→ **Supplied data**:

● ● ● ● ●

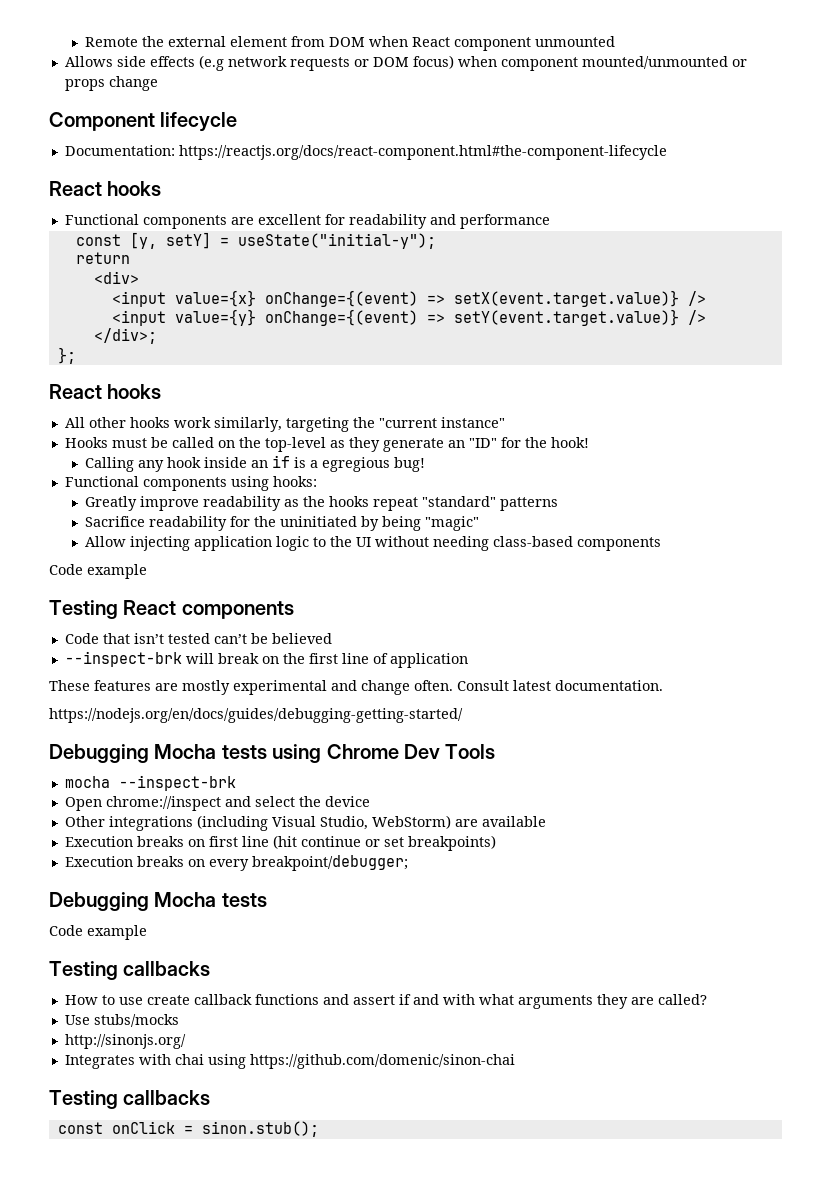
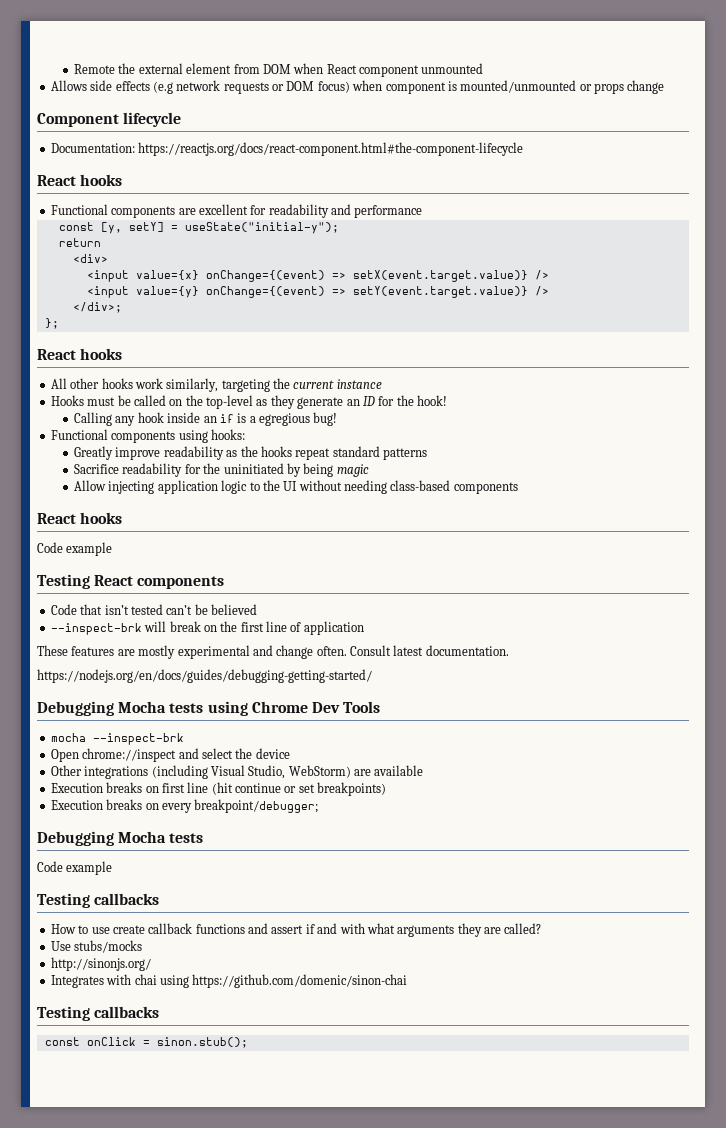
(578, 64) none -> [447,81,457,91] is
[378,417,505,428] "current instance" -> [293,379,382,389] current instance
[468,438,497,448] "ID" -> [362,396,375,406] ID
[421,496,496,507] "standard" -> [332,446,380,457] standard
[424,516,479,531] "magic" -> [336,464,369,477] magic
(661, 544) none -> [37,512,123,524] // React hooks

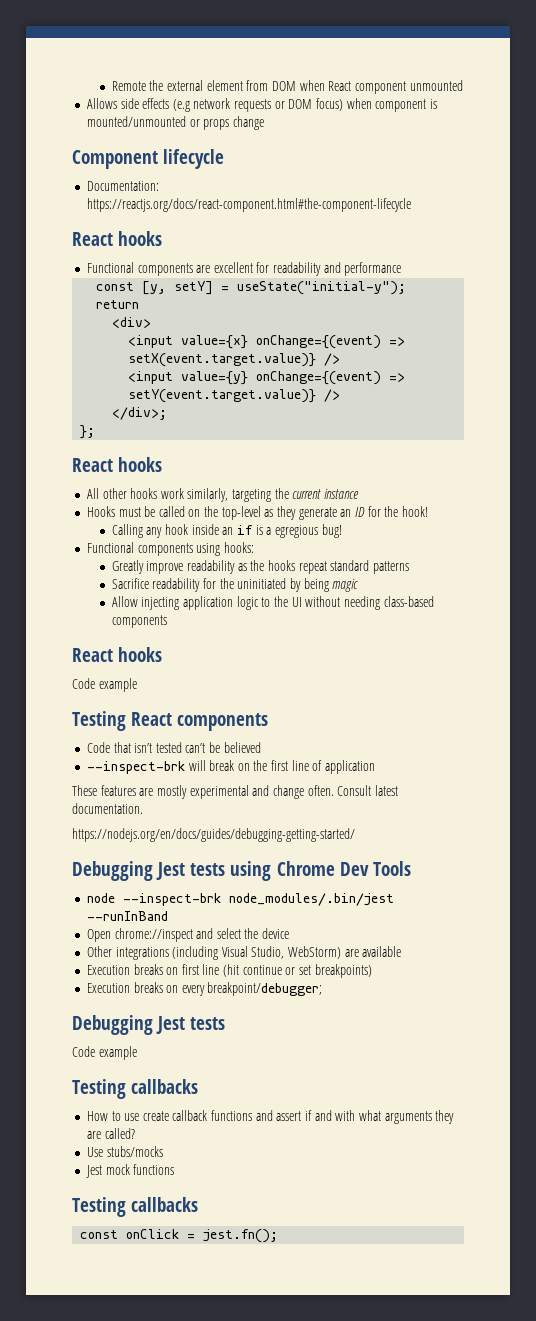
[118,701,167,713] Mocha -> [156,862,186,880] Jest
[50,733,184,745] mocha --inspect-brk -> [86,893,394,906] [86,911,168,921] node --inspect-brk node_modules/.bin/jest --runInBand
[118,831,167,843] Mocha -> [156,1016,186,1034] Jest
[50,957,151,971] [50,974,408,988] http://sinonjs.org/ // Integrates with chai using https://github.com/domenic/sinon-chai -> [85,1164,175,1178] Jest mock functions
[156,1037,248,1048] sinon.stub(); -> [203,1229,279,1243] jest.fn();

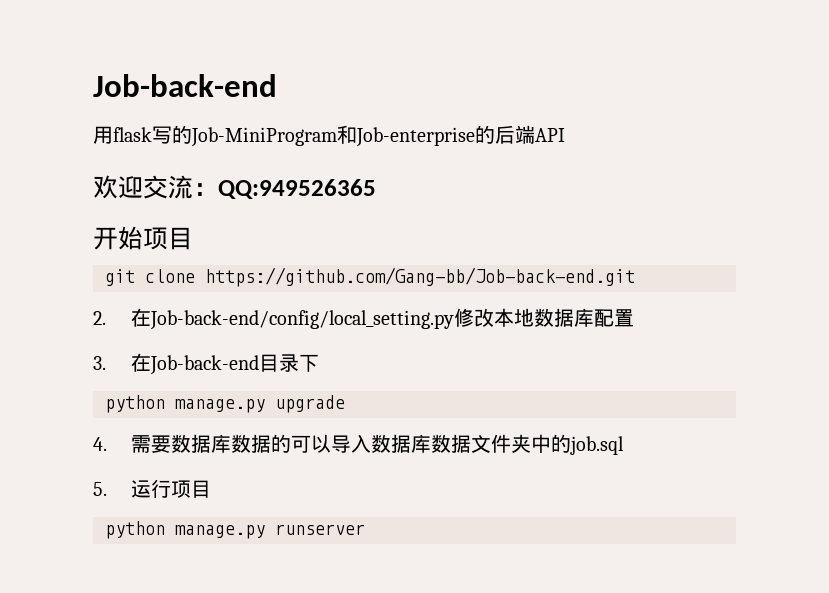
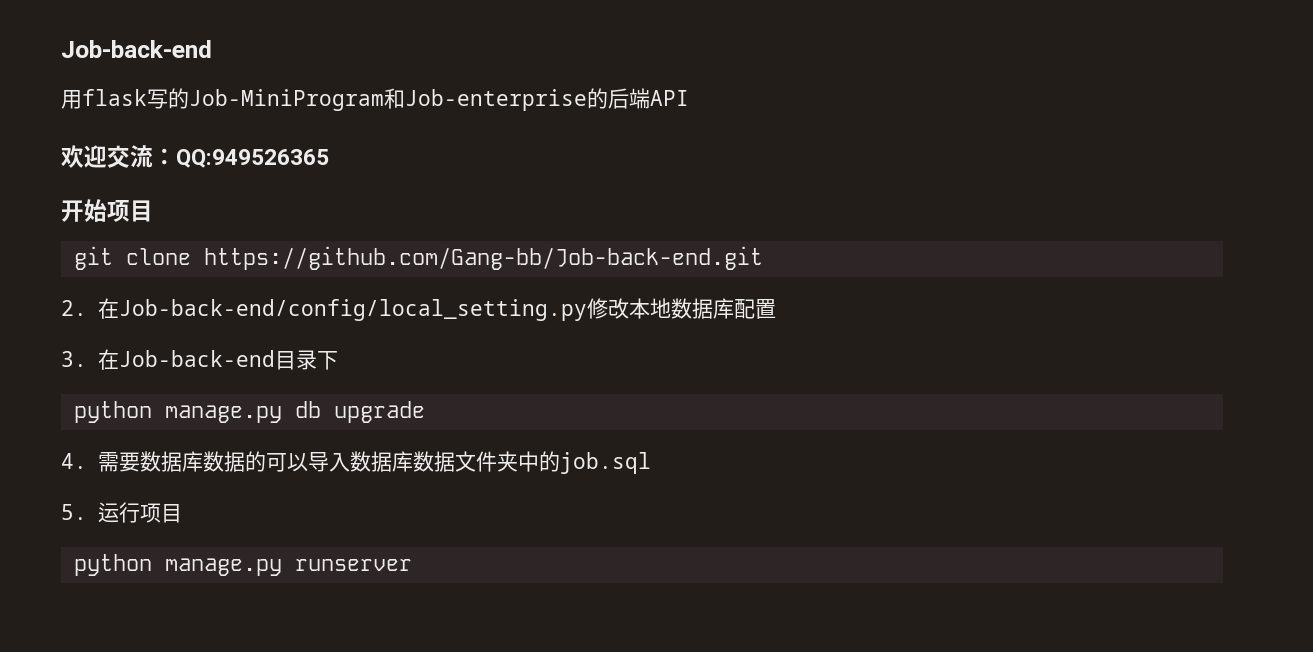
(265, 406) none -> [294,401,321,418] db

● ● ● ● ●

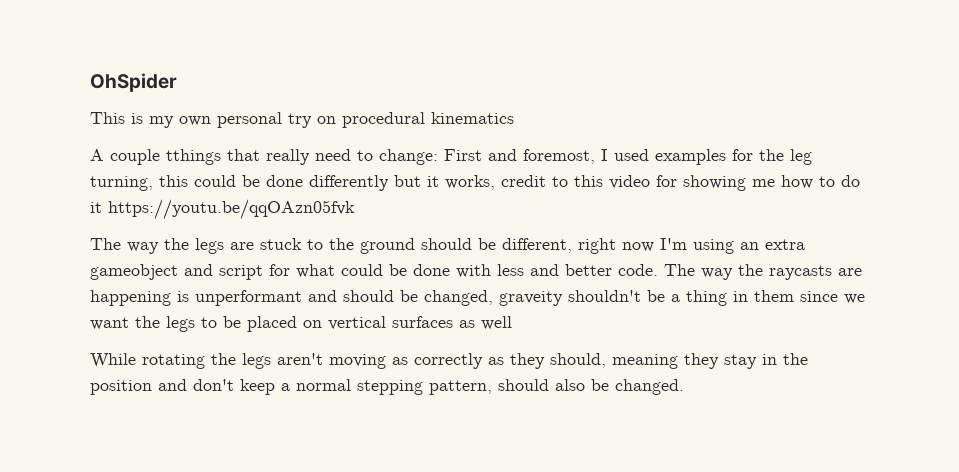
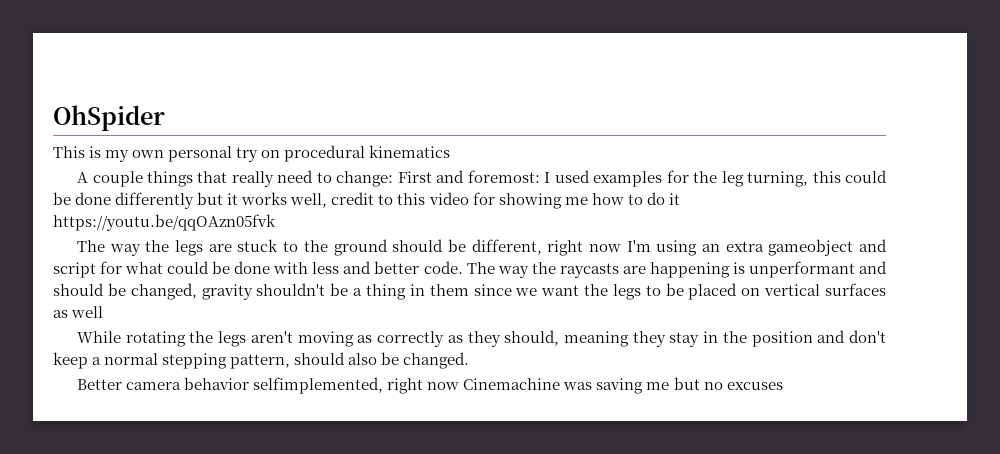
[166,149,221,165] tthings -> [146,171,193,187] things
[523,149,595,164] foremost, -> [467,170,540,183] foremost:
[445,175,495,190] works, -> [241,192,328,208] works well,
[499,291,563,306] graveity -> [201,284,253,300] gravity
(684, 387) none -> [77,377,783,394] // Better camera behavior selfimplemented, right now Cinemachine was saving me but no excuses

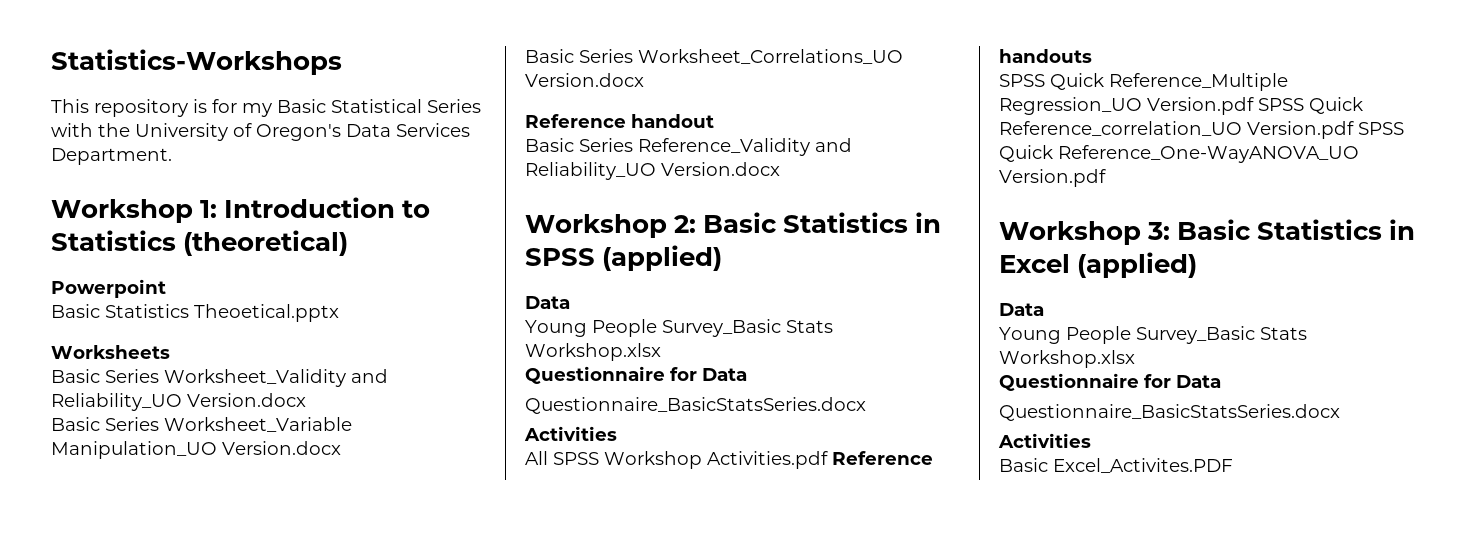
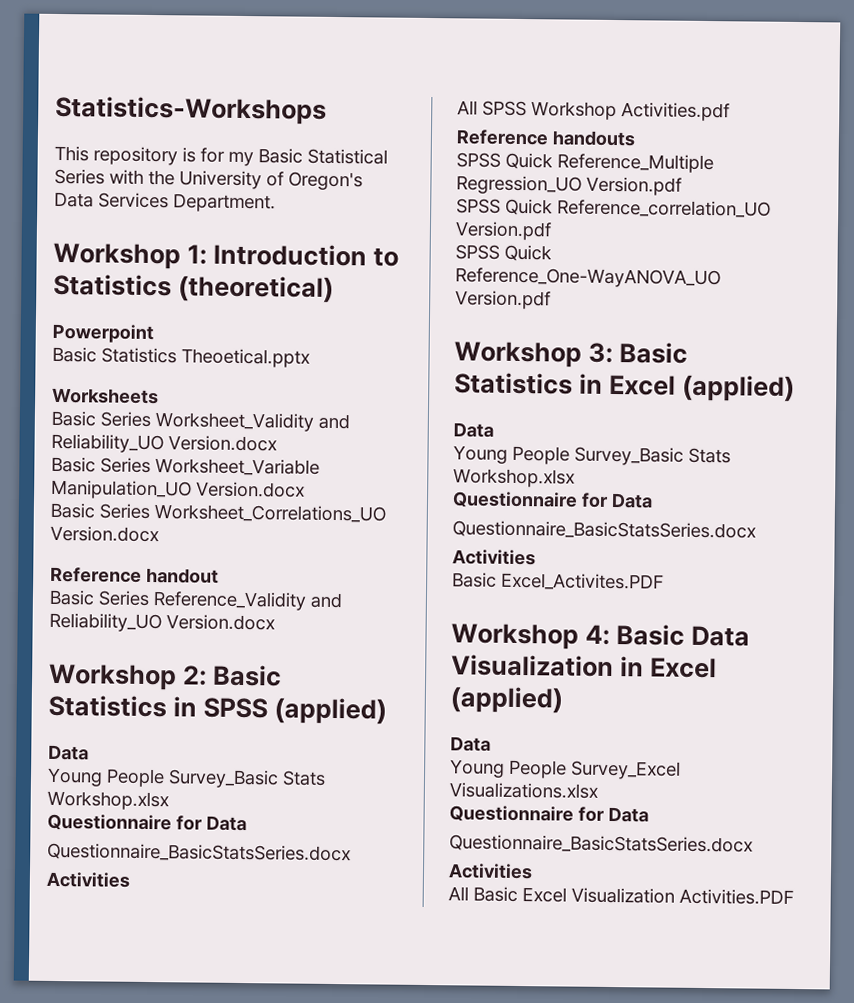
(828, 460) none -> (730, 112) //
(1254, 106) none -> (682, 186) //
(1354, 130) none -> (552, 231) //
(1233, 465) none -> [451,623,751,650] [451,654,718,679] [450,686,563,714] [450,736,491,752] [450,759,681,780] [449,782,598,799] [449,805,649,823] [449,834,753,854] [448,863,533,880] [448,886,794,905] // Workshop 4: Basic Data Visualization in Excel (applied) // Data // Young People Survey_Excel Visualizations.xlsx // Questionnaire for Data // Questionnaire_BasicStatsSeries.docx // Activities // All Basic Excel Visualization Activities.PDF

● ● ● ● ●

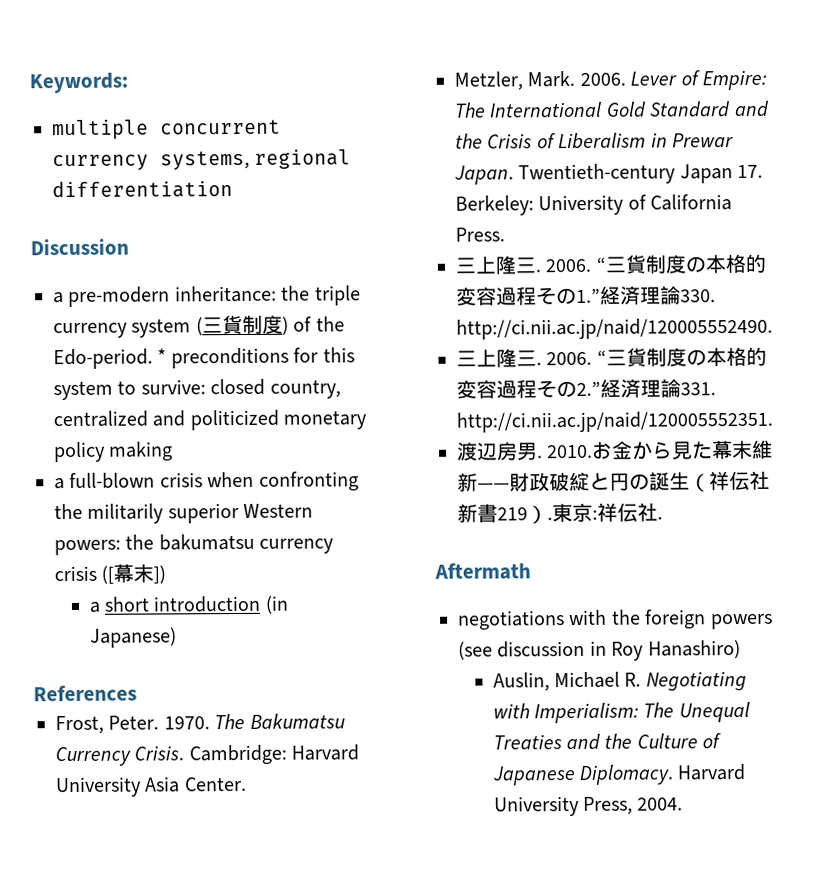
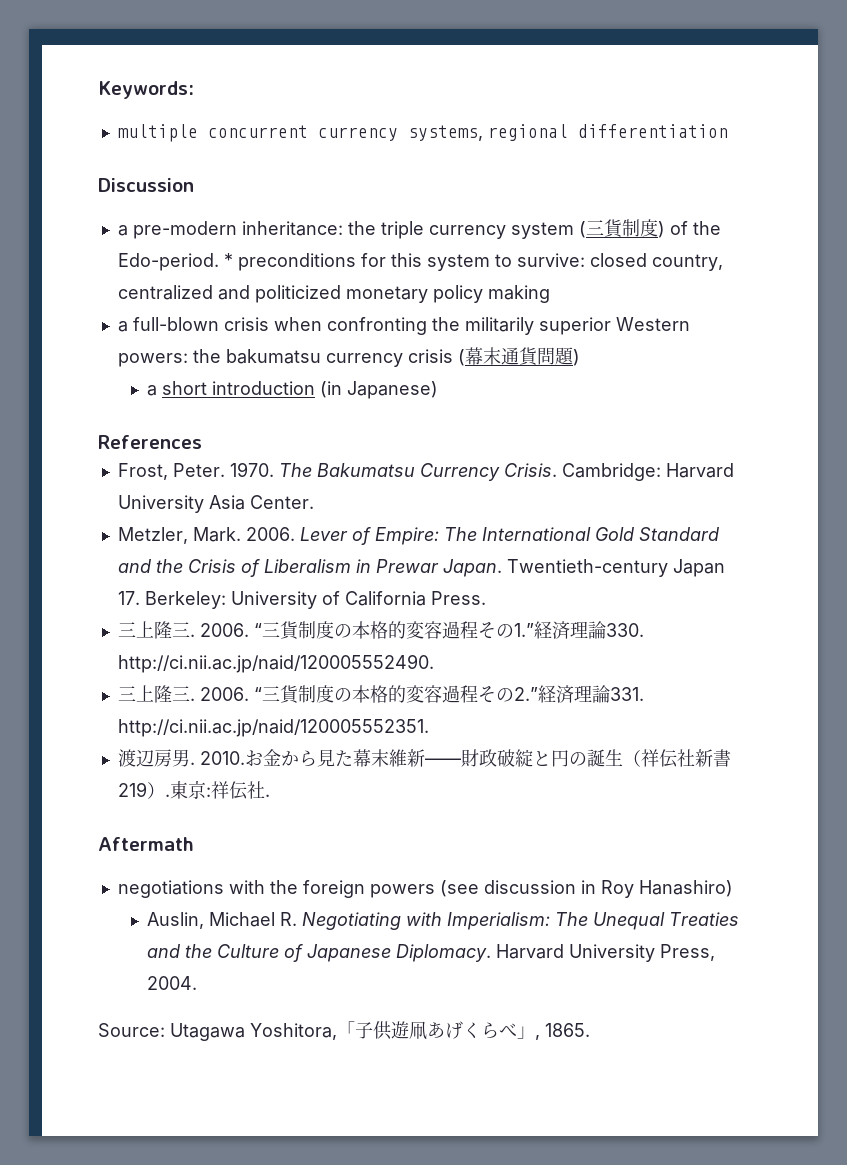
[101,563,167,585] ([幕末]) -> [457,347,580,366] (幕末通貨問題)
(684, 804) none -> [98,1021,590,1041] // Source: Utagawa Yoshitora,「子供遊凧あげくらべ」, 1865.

● ● ● ● ●

→ **What is needed**:
Every line above with the string "sinon" in it should be copied into the answer.

→ **Response area**:
[50,957,151,971] [50,974,408,988] http://sinonjs.org/ // Integrates with chai using https://github.com/domenic/sinon-chai -> [85,1164,175,1178] Jest mock functions
[156,1037,248,1048] sinon.stub(); -> [203,1229,279,1243] jest.fn();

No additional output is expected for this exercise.